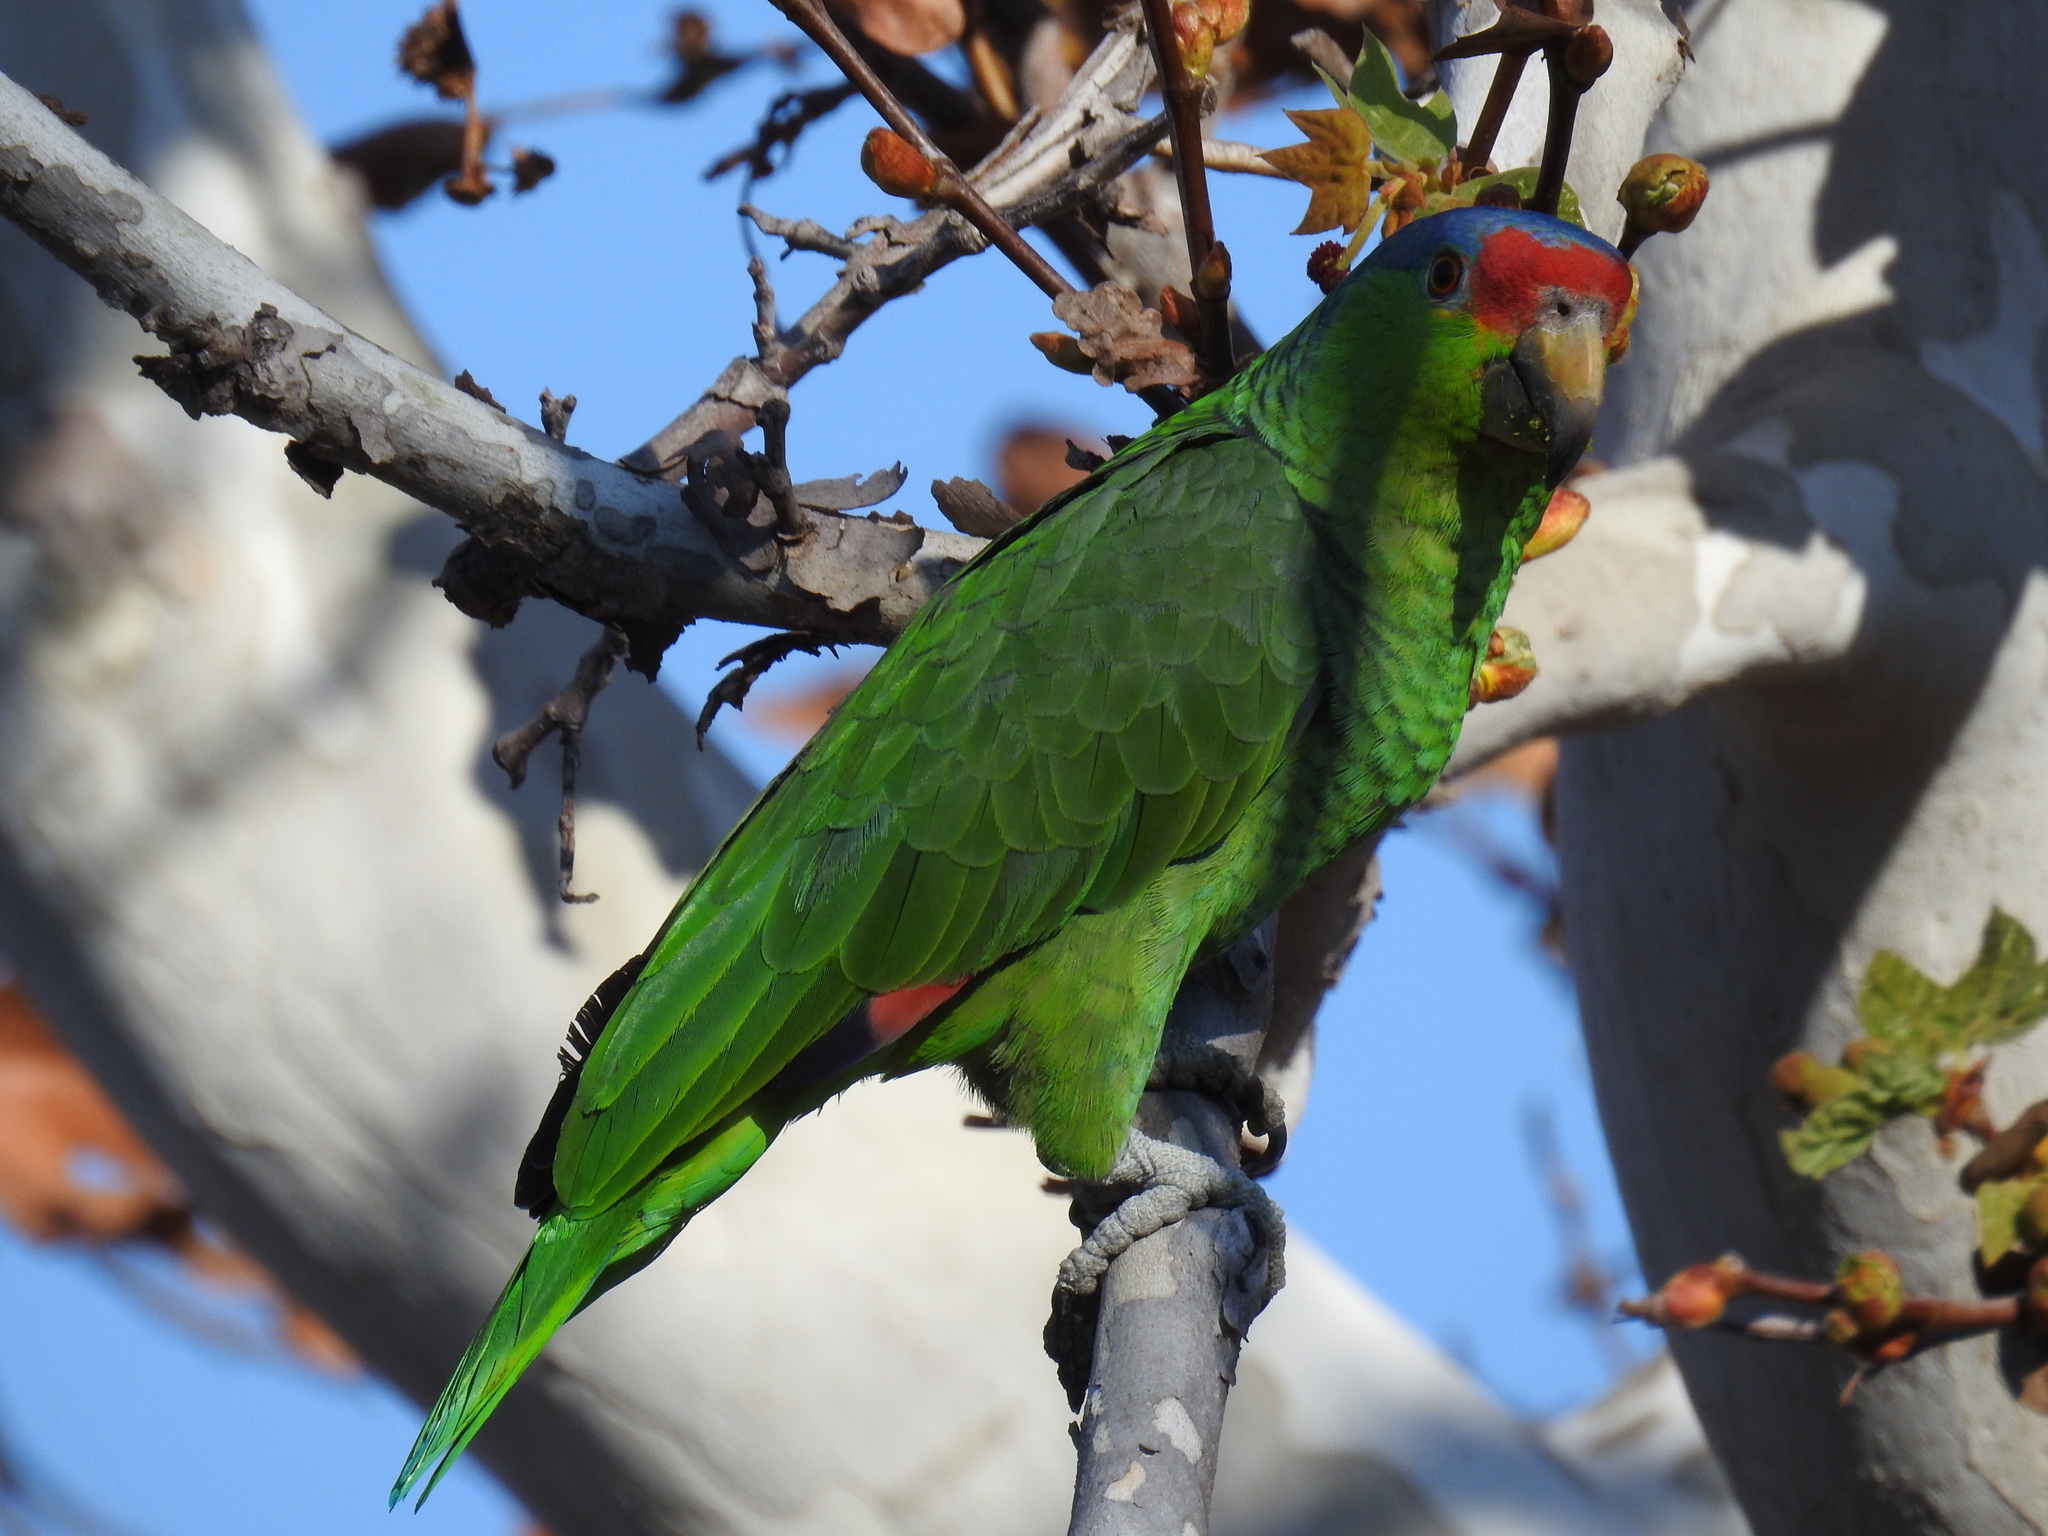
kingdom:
═══
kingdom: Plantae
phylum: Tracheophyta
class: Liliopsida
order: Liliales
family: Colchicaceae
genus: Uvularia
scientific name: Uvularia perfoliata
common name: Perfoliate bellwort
═══
What you are asked to do: Copy out word for word the lines between the one holding "class: Liliopsida" and the one holding "common name: Perfoliate bellwort", inclusive.

Output of the exercise:
class: Liliopsida
order: Liliales
family: Colchicaceae
genus: Uvularia
scientific name: Uvularia perfoliata
common name: Perfoliate bellwort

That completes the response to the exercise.